Data items
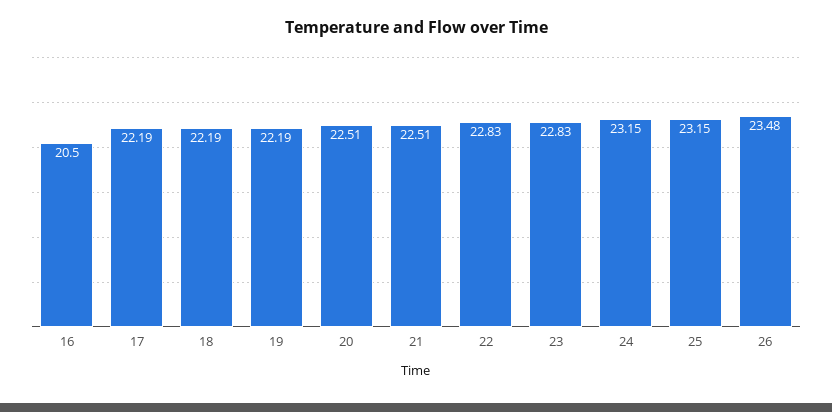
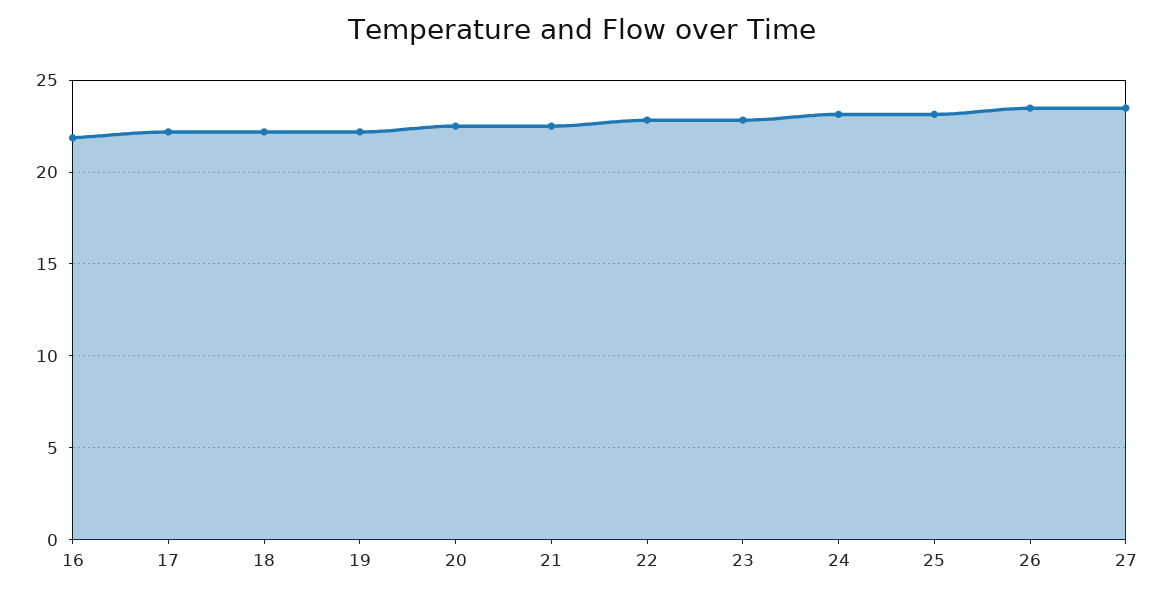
  {
-   "16": 20.5,
+   "16": 22,
    "17": 22.19,
    "18": 22.19,
    "19": 22.19,
    "20": 22.51,
    "21": 22.51,
    "22": 22.83,
    "23": 22.83,
    "24": 23.15,
    "25": 23.15,
-   "26": 23.48
+   "26": 23.48,
+   "27": 23.5
  }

→ What the task asks
Repeat the records above verbatim, with no pictures in the result.

→ Answer below
  {
-   "16": 20.5,
+   "16": 22,
    "17": 22.19,
    "18": 22.19,
    "19": 22.19,
    "20": 22.51,
    "21": 22.51,
    "22": 22.83,
    "23": 22.83,
    "24": 23.15,
    "25": 23.15,
-   "26": 23.48
+   "26": 23.48,
+   "27": 23.5
  }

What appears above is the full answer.